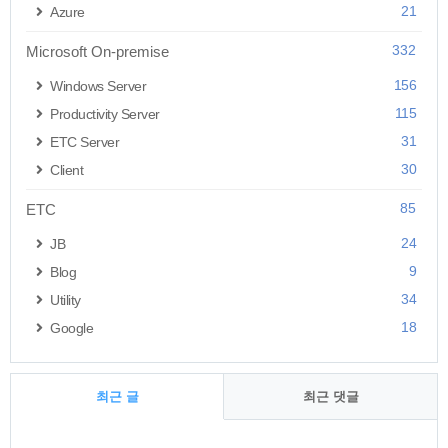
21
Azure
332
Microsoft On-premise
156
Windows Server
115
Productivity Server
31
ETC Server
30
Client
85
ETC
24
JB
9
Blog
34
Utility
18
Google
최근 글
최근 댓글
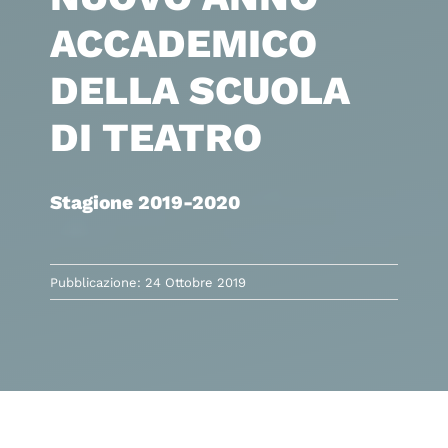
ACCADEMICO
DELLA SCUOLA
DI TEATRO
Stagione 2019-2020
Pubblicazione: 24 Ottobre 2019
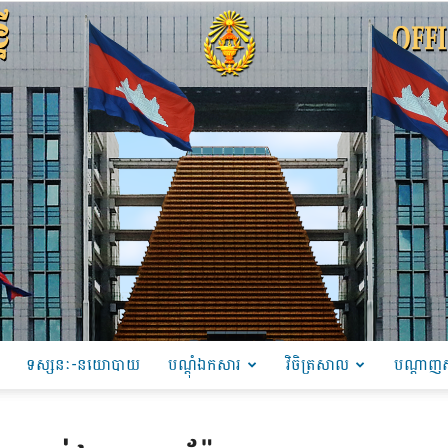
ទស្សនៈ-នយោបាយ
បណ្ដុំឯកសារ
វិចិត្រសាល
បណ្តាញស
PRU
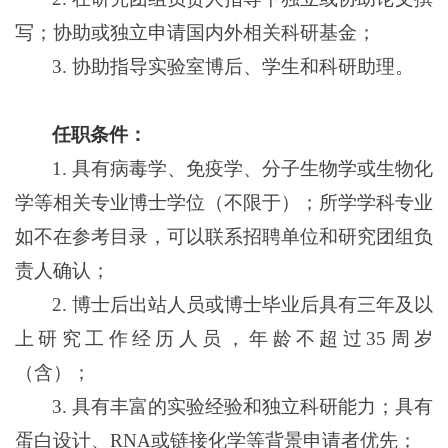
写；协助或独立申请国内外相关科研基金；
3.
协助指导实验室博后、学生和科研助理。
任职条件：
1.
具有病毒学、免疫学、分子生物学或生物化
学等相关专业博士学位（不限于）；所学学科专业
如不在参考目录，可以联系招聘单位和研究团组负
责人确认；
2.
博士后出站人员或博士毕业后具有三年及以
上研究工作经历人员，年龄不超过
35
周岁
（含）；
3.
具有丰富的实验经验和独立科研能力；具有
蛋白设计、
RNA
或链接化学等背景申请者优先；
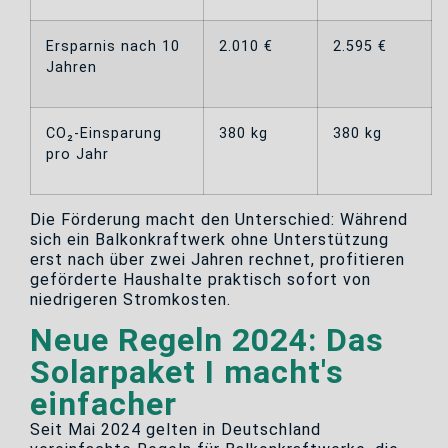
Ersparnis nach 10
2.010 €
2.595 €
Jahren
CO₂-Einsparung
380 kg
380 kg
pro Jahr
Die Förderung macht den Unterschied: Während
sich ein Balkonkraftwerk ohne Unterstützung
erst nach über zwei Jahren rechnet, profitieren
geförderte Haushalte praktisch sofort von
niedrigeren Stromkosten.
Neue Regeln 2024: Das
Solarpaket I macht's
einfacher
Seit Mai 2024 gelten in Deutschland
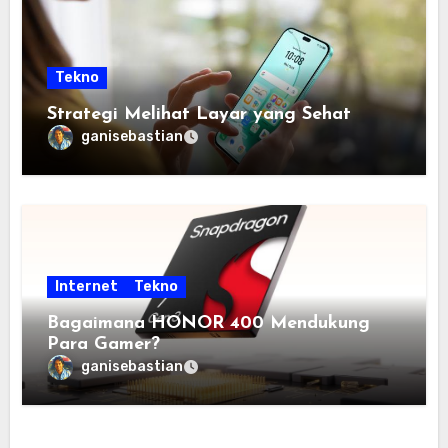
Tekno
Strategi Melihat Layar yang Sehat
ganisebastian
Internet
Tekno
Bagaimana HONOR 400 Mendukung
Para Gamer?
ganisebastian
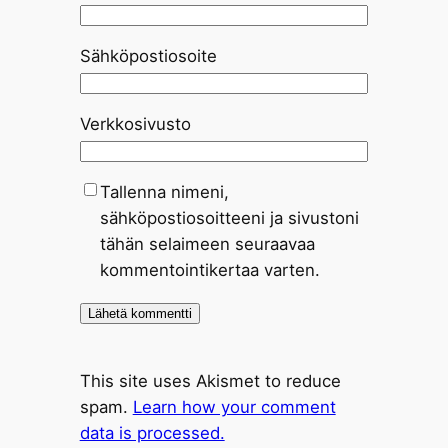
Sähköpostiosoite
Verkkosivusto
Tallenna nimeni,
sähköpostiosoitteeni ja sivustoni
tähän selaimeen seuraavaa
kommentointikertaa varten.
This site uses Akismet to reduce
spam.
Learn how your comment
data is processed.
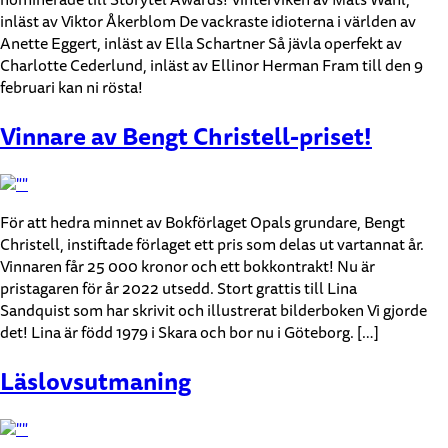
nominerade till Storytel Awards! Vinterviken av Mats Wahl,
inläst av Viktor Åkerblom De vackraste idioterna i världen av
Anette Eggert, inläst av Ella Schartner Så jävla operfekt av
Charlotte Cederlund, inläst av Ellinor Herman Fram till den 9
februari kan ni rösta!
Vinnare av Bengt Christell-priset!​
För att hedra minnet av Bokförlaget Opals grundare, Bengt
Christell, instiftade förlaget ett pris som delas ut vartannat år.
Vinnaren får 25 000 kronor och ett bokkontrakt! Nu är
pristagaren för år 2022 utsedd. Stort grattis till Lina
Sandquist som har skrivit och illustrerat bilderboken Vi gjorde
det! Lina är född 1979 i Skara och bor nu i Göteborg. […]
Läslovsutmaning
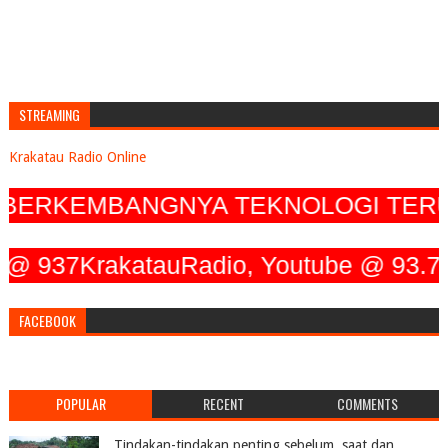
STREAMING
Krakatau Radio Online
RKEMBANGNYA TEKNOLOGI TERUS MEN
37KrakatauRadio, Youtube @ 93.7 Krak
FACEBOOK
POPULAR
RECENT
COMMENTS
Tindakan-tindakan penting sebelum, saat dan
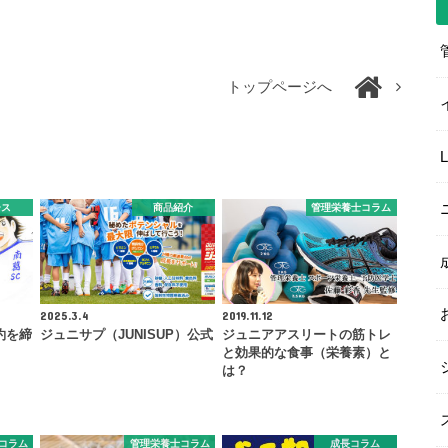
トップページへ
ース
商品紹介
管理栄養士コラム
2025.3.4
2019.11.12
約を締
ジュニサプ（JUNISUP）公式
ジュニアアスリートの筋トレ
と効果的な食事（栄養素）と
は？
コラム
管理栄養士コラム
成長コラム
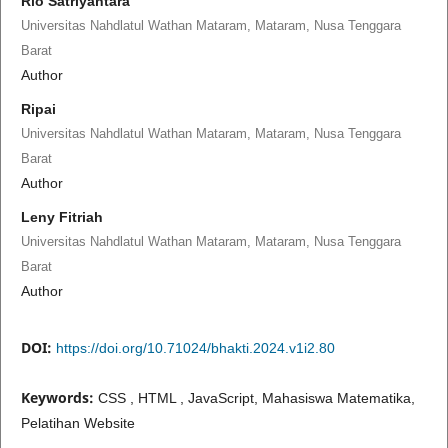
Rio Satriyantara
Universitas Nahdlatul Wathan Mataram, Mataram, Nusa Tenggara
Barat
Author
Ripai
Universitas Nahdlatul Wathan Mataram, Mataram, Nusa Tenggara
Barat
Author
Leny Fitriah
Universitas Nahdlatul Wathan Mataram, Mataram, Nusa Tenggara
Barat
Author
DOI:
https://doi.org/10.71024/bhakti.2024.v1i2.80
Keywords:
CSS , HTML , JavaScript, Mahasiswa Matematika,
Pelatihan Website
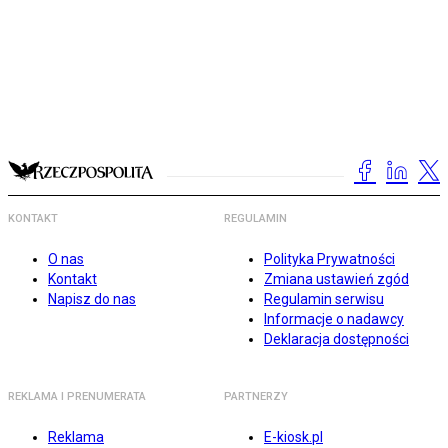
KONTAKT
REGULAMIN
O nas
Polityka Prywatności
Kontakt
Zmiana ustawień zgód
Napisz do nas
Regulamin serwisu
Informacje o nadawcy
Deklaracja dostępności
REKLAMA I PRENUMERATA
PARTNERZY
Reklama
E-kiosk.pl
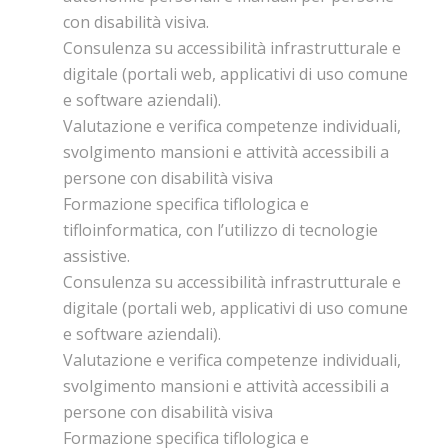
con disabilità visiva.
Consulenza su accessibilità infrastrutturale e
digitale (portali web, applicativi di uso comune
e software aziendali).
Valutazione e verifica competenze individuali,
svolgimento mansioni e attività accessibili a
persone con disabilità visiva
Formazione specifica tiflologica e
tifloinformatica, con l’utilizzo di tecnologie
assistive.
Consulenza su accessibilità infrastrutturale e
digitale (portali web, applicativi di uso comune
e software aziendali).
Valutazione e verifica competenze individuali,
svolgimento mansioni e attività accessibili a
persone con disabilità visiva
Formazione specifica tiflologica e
────────
Problem description | Please restate the entries word for word. Skip the pictures.

Exercise answer |
21
Azure
332
Microsoft On-premise
156
Windows Server
115
Productivity Server
31
ETC Server
30
Client
85
ETC
24
JB
9
Blog
34
Utility
18
Google
최근 글
최근 댓글
ACCADEMICO
DELLA SCUOLA
DI TEATRO
Stagione 2019-2020
Pubblicazione: 24 Ottobre 2019
ទស្សនៈ-នយោបាយ
បណ្ដុំឯកសារ
វិចិត្រសាល
បណ្តាញស
PRU
写；协助或独立申请国内外相关科研基金；
3.
协助指导实验室博后、学生和科研助理。
任职条件：
1.
具有病毒学、免疫学、分子生物学或生物化
学等相关专业博士学位（不限于）；所学学科专业
如不在参考目录，可以联系招聘单位和研究团组负
责人确认；
2.
博士后出站人员或博士毕业后具有三年及以
上研究工作经历人员，年龄不超过
35
周岁
（含）；
3.
具有丰富的实验经验和独立科研能力；具有
蛋白设计、
RNA
或链接化学等背景申请者优先；
Ersparnis nach 10
2.010 €
2.595 €
Jahren
CO₂-Einsparung
380 kg
380 kg
pro Jahr
Die Förderung macht den Unterschied: Während
sich ein Balkonkraftwerk ohne Unterstützung
erst nach über zwei Jahren rechnet, profitieren
geförderte Haushalte praktisch sofort von
niedrigeren Stromkosten.
Neue Regeln 2024: Das
Solarpaket I macht's
einfacher
Seit Mai 2024 gelten in Deutschland
Tekno
Strategi Melihat Layar yang Sehat
ganisebastian
Internet
Tekno
Bagaimana HONOR 400 Mendukung
Para Gamer?
ganisebastian
Sähköpostiosoite
Verkkosivusto
Tallenna nimeni,
sähköpostiosoitteeni ja sivustoni
tähän selaimeen seuraavaa
kommentointikertaa varten.
This site uses Akismet to reduce
spam.
Learn how your comment
data is processed.
nominerade till Storytel Awards! Vinterviken av Mats Wahl,
inläst av Viktor Åkerblom De vackraste idioterna i världen av
Anette Eggert, inläst av Ella Schartner Så jävla operfekt av
Charlotte Cederlund, inläst av Ellinor Herman Fram till den 9
februari kan ni rösta!
Vinnare av Bengt Christell-priset!​
För att hedra minnet av Bokförlaget Opals grundare, Bengt
Christell, instiftade förlaget ett pris som delas ut vartannat år.
Vinnaren får 25 000 kronor och ett bokkontrakt! Nu är
pristagaren för år 2022 utsedd. Stort grattis till Lina
Sandquist som har skrivit och illustrerat bilderboken Vi gjorde
det! Lina är född 1979 i Skara och bor nu i Göteborg. […]
Läslovsutmaning
STREAMING
Krakatau Radio Online
RKEMBANGNYA TEKNOLOGI TERUS MEN
37KrakatauRadio, Youtube @ 93.7 Krak
FACEBOOK
POPULAR
RECENT
COMMENTS
Tindakan-tindakan penting sebelum, saat dan
トップページへ
ース
商品紹介
管理栄養士コラム
2025.3.4
2019.11.12
約を締
ジュニサプ（JUNISUP）公式
ジュニアアスリートの筋トレ
と効果的な食事（栄養素）と
は？
コラム
管理栄養士コラム
成長コラム
Rio Satriyantara
Universitas Nahdlatul Wathan Mataram, Mataram, Nusa Tenggara
Barat
Author
Ripai
Universitas Nahdlatul Wathan Mataram, Mataram, Nusa Tenggara
Barat
Author
Leny Fitriah
Universitas Nahdlatul Wathan Mataram, Mataram, Nusa Tenggara
Barat
Author
DOI:
https://doi.org/10.71024/bhakti.2024.v1i2.80
Keywords:
CSS , HTML , JavaScript, Mahasiswa Matematika,
Pelatihan Website
KONTAKT
REGULAMIN
O nas
Polityka Prywatności
Kontakt
Zmiana ustawień zgód
Napisz do nas
Regulamin serwisu
Informacje o nadawcy
Deklaracja dostępności
REKLAMA I PRENUMERATA
PARTNERZY
Reklama
E-kiosk.pl
con disabilità visiva.
Consulenza su accessibilità infrastrutturale e
digitale (portali web, applicativi di uso comune
e software aziendali).
Valutazione e verifica competenze individuali,
svolgimento mansioni e attività accessibili a
persone con disabilità visiva
Formazione specifica tiflologica e
tifloinformatica, con l’utilizzo di tecnologie
assistive.
Consulenza su accessibilità infrastrutturale e
digitale (portali web, applicativi di uso comune
e software aziendali).
Valutazione e verifica competenze individuali,
svolgimento mansioni e attività accessibili a
persone con disabilità visiva
Formazione specifica tiflologica e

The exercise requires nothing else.